Notando sua capacidade de influência e de vender produtos de terceiros para seu público, bem como a possibilidade de investir e gerenciar seus próprios negócios, essas celebridades unem o útil ao agradável. Criam produtos e publicidade para suas próprias marcas, sendo seus próprios influenciadores e tendo suas redes sociais (e as redes das marcas) como principal ferramenta de marketing e, para os nomes mais influentes da atualidade, isso basta.
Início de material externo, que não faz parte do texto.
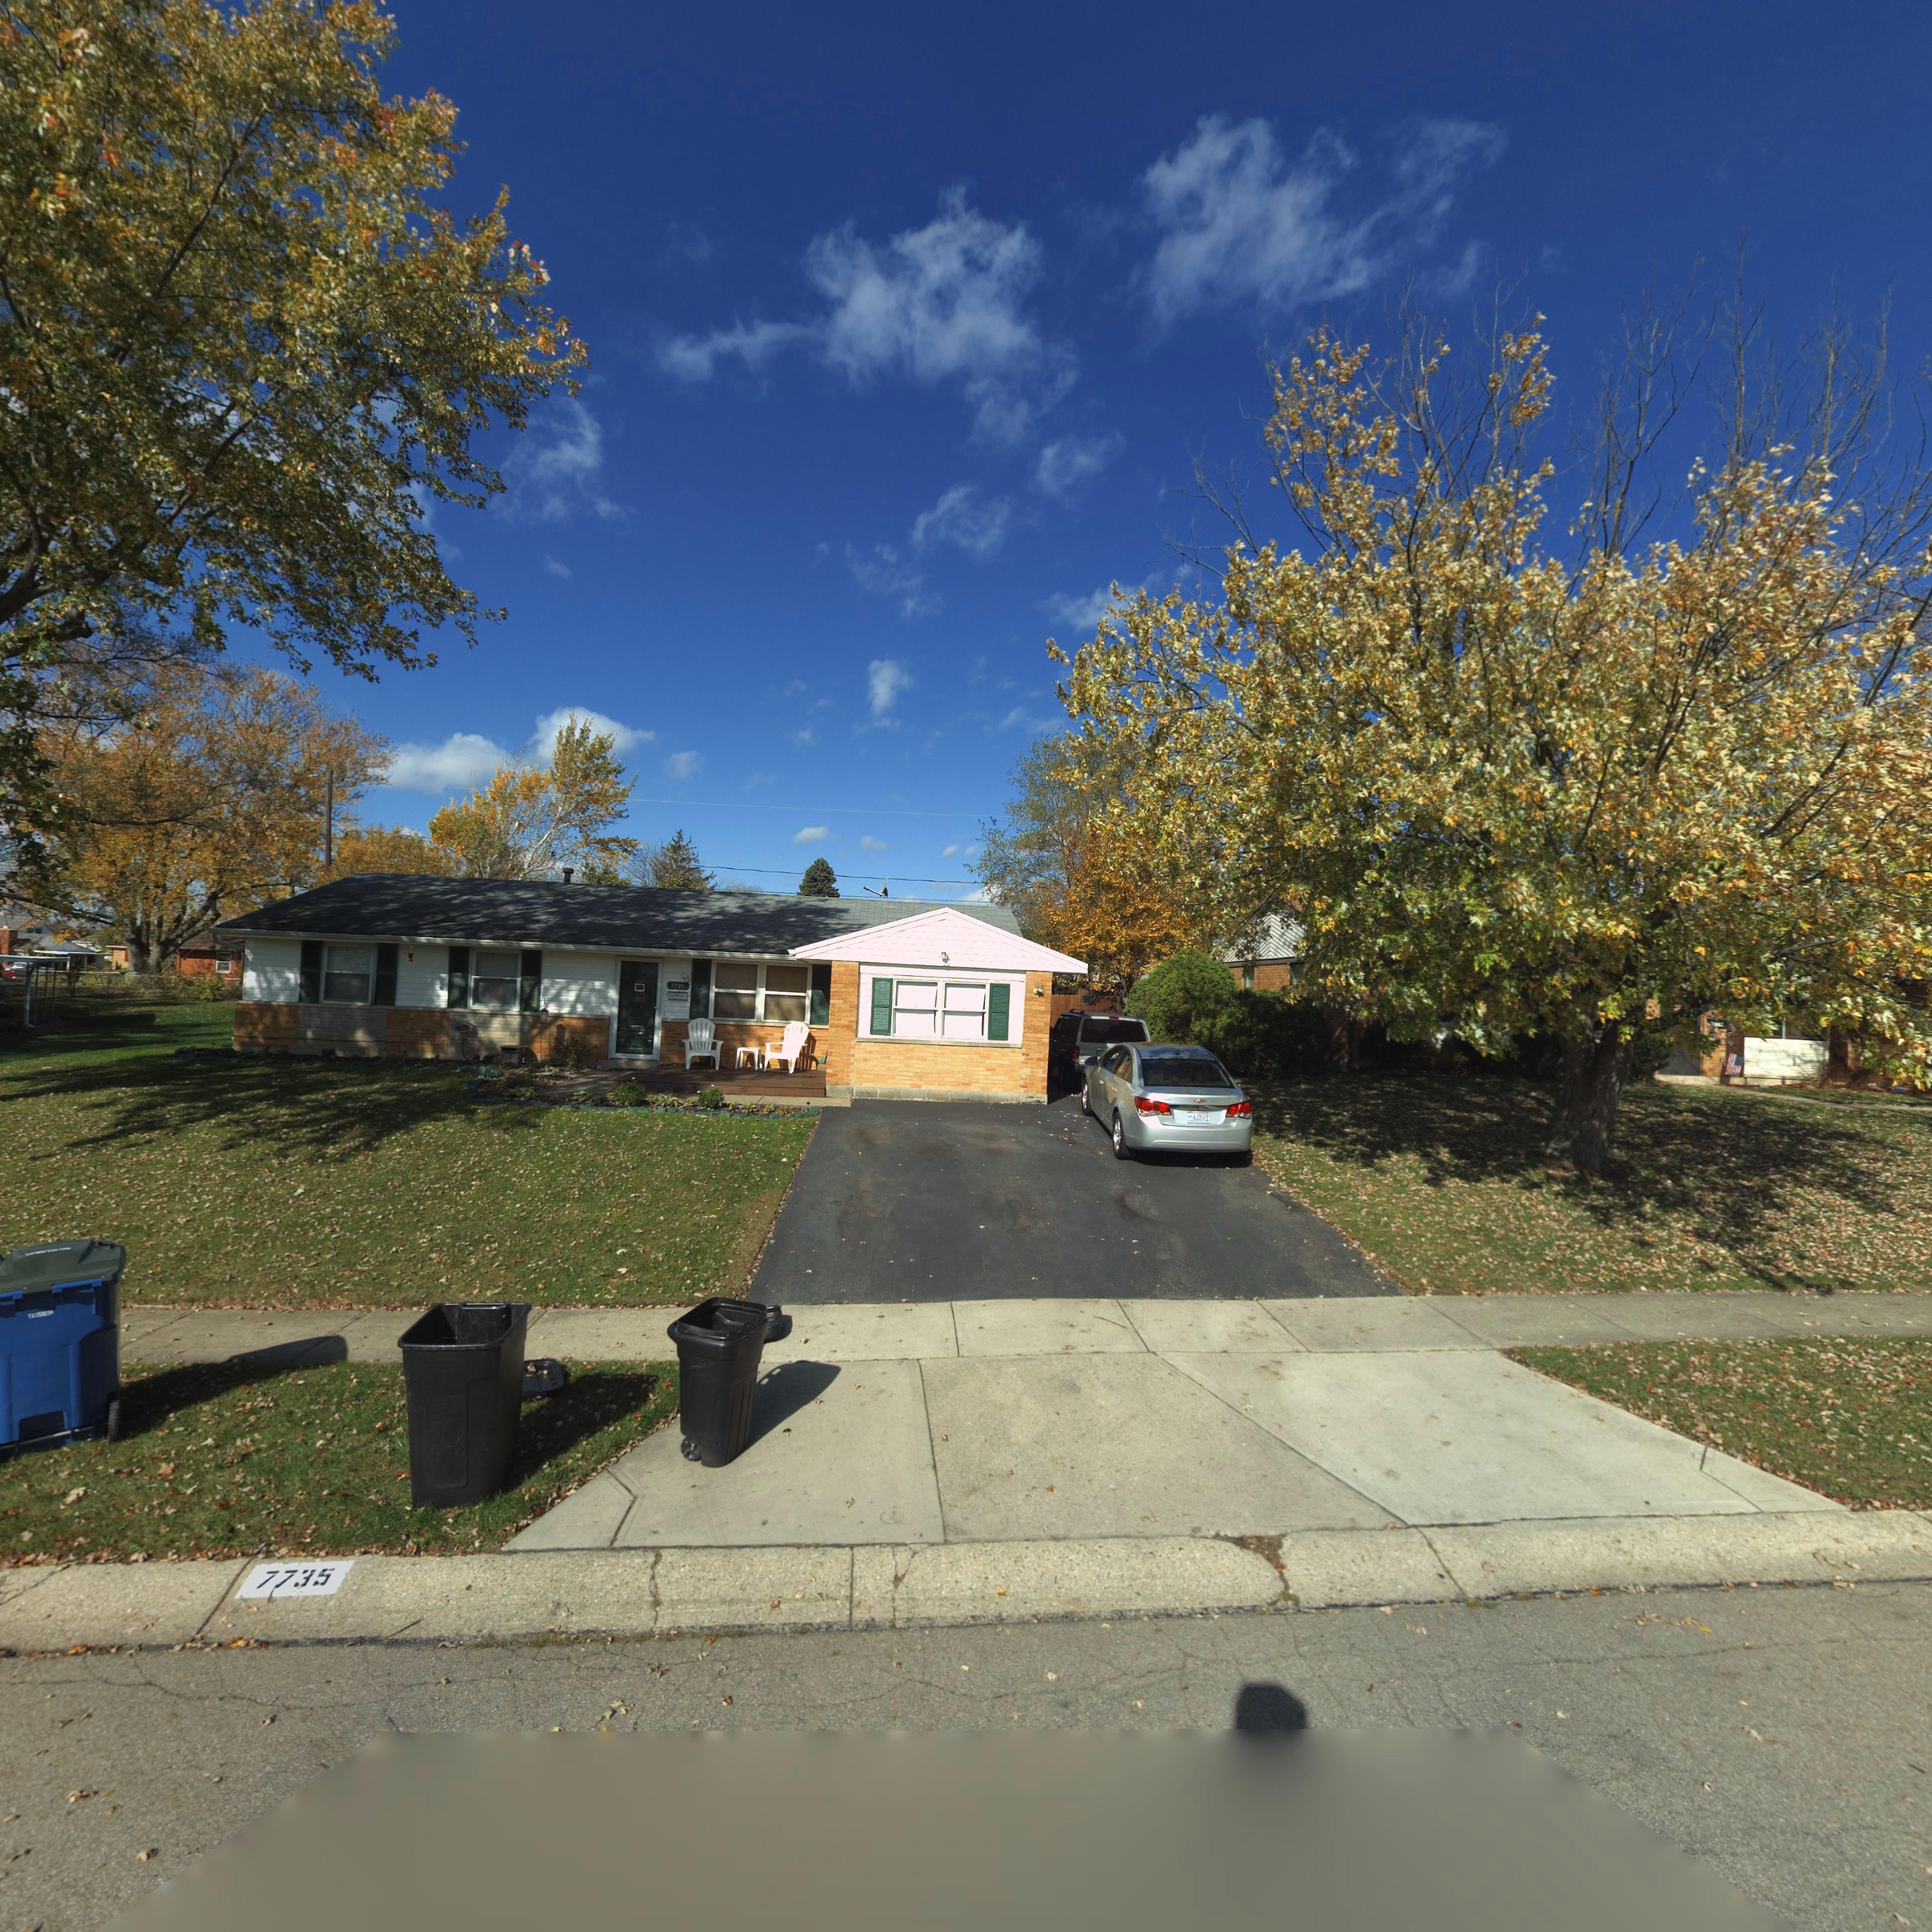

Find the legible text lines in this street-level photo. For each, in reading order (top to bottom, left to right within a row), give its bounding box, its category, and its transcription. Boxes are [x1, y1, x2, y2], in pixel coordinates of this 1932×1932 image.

[671, 983, 684, 989] StreetNumber: 7735
[254, 1567, 337, 1589] StreetNumber: 7735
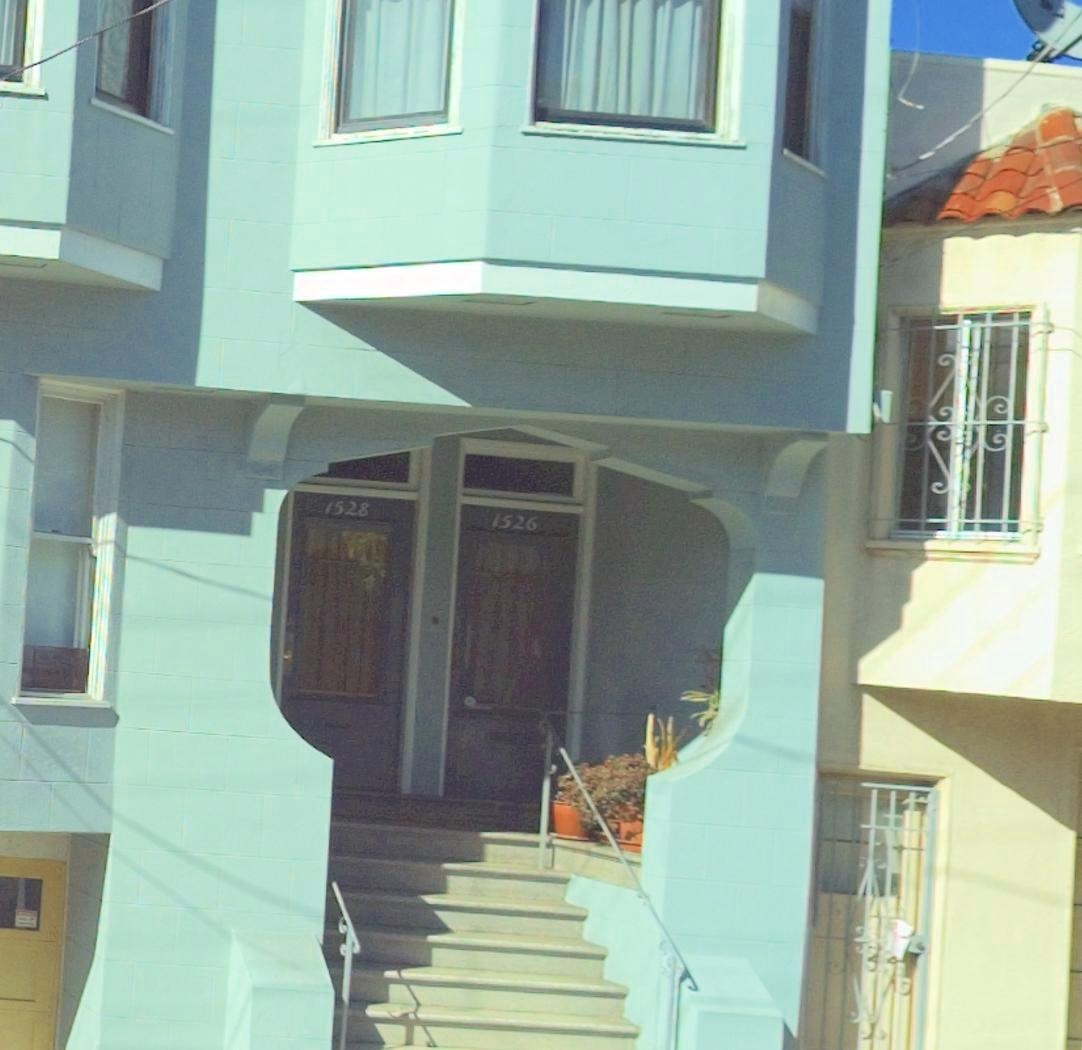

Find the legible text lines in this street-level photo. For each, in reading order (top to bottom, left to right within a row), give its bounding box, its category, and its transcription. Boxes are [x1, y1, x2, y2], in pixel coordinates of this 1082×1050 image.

As linhas e produtos de beleza se equivalem aos clássicos merchs – camisetas e moleton vendidos nos shows muito fortes nos anos 90 e 2000. Talvez, uma das grandes problemáticas disso seja o quanto estamos acostumados à imagem editada, maquiada e photoshopada dessas celebridades. Principalmente nas campanhas de suas marcas, que prometem resultados que nem mesmo as próprias atingiram apenas usando seus produtos. Afinal, (se ainda não o fazem) pelo menos antes de criarem suas próprias marcas, usavam produtos de terceiros para atingir seus looks de beleza.
Além disso, com todas as problemáticas ambientais que o setor da beleza está inserido, incluindo o extrativismo e geração de lixo e embalagens plásticas, é inevitável o questionamento: precisamos de tantas marcas de beleza? Ainda, por que celebridades engajadas em causas ambientais não parecem hesitar em criar suas próprias marcas sem grandes preocupações além de criar produtos vegan e cruelty-free?
Cortar o cordão umbilical da idolatria e admiração pelas celebridades preferidas é difícil. Mas será que é tempo de adquirirmos uma posição mais crítica quanto a seus posicionamentos e marcas?